Una verissima storia del jazz
Sul filo della memoria e con l’atteggiamento di un sedicente rigoroso ricercatore, un
batterista, osservatore partecipante all’interno della comunità dei jazzisti nella
Sardegna degli anni ‘80, ne ricostruisce la vicenda con una sorta di “soliloquio
musicato”. Attraverso improvvisazioni verbali e strumentali, tra il fluire dei ricordi,
musica jazz e voci dei protagonisti, affiorano vite che intrecciano sogni e passioni,
sfide e amicizie.
Pier Francesco Loche
Attore-autore musicista attraverso una fusione artigianale dei ruoli, la carriera artistica di Pier
Francesco è divisa tra teatro, musica e televisione. Appassionato di musica e di recitazione fin da
ragazzo, ha esordito giovanissimo. Dopo il diploma al liceo classico si è iscritto alla Facoltà di
Lettere di Cagliari, dove ha avuto occasione di frequentare i laboratori teatrali universitari. In
seguito si è laureato in Etnomusicologia presso il Conservatorio di Cagliari.
In Sardegna ha svolto un’intensa attività proponendo presso vari locali numerose performance
sperimentali caratterizzate da un mix di satira e musica con i Loskos, con l’Original insular terribile
show, ecc., e con i Nuovi Sindona ha proposto un repertorio costituito da esperimenti di genetica
musicale, realizzati soprattutto utilizzando musiche di varie canzoni internazionali cantate però
adattando testi di canzoni italiane. Ha suonato in varie formazioni di musica jazz e pop, tra cui il
Quintetto con i fratelli Ferra, la compagnia di Benito Urgu e il gruppo di Piero Marras.
In seguito, a Roma, ha collaborato con diverse compagnie teatrali. Ha recitato nel giallo comico di
Paul Portner Forbici follia e nella commedia di Valter Lupo e Franco Bernini Scoppiati. Ha ideato e
scritto la commedia con musiche jazz Raggiri di Do e il concerto con interferenze satiriche Uno
sguardo dal ponte copertino, spettacoli di cui è anche compositore delle musiche. Ha partecipato
allo spettacolo Romeo & Giulietta - nati sotto contraria stella, da W. Shakespeare, regia di Leo
Muscato. Ha scritto, con Luca Bandirali, il monologo satiricomusicale sperimentale Giocare col
mondo, che ha proposto con i musicisti Danilo Cherni e Maurizio Rizzuto e il live video performer
Diego Glikman.
In tv ha esordito nel varietà satirico Avanzi partecipando a due edizioni. Sempre su Rai3, ancora
con Serena Dandini e i fratelli Guzzanti, ha preso parte a Tunnel. È l'ideatore della sitcom satirica
Disokkupati, proposta su Rai2, a cui ha collaborato come interprete e come sceneggiatore. Ha
recitato in film per il cinema e in fiction per la tv con Marcello Mastroianni, Nino Manfredi, Paolo
Ferrari, Gastone Moschin e tanti altri.
Diversi sono i personaggi satirici e surreali che Pier Francesco di volta in volta propone, come il
giornalista cialtrone “Truffa truffa ambiguità fal-si-tà” interrogato da Moana/Sabina Guzzanti “C: ti
tocchi?”; il candidato unico della Proloche “per un futuro, un presente, un passato...e anche un
gerundio migliori”; il santone “Tanta luce!”; il dottor Porcu “laureato in economia e per di più in
commercio”; il colonnello Cannonau; il burbero Efisio; il chirurgo Pizzetti; l’ispettore Sanna; lo
spacciatore Remo; l’agente scelto (da chi?) Orrù; ecc...
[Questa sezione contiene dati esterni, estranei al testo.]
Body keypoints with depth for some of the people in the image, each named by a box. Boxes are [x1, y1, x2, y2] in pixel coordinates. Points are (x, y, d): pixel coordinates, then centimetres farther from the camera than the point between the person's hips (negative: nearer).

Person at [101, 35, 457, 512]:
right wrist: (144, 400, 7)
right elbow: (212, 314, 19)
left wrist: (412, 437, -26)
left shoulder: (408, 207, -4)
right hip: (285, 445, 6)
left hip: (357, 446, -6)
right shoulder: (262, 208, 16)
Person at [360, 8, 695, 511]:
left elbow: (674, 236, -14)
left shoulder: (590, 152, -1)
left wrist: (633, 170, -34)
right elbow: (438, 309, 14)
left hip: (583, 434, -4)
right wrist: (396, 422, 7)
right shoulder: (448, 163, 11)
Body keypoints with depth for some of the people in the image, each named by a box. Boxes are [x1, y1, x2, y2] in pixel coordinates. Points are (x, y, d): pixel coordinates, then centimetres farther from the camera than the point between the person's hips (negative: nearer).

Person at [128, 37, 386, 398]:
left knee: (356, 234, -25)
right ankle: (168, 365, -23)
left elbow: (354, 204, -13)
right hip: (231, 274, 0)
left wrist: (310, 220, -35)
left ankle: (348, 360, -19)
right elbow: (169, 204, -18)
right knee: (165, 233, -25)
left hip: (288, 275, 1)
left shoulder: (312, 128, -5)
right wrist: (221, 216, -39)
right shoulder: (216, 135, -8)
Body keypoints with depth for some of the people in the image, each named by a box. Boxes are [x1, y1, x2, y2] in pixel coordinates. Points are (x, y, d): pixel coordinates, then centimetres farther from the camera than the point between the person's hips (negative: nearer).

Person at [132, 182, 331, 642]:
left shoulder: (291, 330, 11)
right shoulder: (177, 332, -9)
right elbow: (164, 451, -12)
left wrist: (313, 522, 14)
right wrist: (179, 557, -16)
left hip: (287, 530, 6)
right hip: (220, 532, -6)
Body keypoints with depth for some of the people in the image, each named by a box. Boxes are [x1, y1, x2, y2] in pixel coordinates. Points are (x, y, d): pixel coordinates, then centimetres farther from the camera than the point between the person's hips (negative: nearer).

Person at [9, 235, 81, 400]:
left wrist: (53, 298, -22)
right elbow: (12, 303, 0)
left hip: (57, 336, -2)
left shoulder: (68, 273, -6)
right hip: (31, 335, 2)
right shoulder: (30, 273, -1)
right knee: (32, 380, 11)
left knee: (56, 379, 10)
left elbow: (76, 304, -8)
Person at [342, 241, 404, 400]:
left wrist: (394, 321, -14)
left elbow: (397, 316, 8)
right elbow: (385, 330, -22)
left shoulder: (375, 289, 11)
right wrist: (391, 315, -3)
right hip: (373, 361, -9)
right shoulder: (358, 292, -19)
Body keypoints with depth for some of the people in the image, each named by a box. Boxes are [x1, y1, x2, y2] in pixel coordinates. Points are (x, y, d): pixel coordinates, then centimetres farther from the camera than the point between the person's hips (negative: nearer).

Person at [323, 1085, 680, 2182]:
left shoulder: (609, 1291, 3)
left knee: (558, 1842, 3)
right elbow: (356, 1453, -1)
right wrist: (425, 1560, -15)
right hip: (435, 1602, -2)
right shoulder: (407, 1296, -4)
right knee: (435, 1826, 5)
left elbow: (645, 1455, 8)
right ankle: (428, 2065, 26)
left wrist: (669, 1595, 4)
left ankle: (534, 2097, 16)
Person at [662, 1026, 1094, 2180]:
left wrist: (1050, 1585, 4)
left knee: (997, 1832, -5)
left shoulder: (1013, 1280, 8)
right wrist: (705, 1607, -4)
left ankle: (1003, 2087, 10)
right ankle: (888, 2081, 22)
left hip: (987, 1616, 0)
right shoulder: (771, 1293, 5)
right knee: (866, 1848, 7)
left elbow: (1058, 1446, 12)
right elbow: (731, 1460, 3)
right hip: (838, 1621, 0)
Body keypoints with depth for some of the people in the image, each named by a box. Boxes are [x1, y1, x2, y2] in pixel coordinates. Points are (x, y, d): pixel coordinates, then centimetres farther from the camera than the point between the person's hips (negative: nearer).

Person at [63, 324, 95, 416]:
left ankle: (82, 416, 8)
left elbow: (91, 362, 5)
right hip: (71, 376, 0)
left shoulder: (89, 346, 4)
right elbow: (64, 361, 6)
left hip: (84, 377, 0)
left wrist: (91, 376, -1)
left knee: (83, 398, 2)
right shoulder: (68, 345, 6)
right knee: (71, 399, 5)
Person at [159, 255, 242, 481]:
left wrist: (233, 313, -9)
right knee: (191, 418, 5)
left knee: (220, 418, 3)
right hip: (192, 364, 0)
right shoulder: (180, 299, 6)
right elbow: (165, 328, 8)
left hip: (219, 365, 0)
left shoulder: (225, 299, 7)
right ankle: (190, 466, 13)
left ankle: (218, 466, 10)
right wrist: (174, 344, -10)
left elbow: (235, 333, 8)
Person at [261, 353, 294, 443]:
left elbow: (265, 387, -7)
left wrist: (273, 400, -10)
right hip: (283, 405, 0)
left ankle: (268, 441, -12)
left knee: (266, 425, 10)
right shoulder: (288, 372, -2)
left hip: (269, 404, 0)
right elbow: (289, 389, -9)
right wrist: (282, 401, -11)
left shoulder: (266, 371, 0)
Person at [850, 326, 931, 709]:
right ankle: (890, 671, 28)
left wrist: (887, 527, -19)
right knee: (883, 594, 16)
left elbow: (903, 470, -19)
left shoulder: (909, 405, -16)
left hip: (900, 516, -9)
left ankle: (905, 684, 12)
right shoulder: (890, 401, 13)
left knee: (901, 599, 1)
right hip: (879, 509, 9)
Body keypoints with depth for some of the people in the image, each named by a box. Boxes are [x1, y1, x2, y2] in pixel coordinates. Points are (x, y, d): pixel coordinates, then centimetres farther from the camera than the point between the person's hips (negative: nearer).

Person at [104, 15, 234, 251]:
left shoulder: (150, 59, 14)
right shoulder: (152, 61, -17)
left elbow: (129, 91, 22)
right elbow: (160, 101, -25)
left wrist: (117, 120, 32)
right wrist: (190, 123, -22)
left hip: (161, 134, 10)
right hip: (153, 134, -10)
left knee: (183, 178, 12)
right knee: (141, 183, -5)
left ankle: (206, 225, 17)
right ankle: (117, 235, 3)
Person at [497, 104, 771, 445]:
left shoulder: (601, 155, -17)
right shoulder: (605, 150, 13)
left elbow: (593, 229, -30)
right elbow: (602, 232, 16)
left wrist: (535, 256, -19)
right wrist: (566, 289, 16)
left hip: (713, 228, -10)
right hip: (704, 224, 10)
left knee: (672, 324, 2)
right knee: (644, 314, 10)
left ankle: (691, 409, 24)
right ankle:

Attore etnico; spesso nei suoi spettacoli racconta vicende autobiografiche legate alla Sardegna.
Come musicista ha frequentato laboratori e Masterclass con i Maestri Tran Quang Hai (canto
difonico), Marvin “Bogaloo” Smith, Jack DeJohnette, Peter Erskine, Horacio “El Negro” Hernandez
(batteristi) e compone e arrangia musiche e canzoni che utilizza durante gli spettacoli, come la
canzone Voglio sentirti russare di notte, ironicamente ispirata a Franco Battiato; Sandokan
breaking the wall, esperimento di genetica musicale con il testo del brano Sandokan su musica dei
Pink Floyd, brano eseguito anche ad Avanzi; la ballad Raggiri di Do; ecc.. Negli spettacoli Rokko e i
suoi fratelli e Avanzi Sound Machine ha cantato con Corrado Guzzanti, Antonello Fassari e Stefano
Masciarelli, incidendo gli omonimi dischi per la Polygram.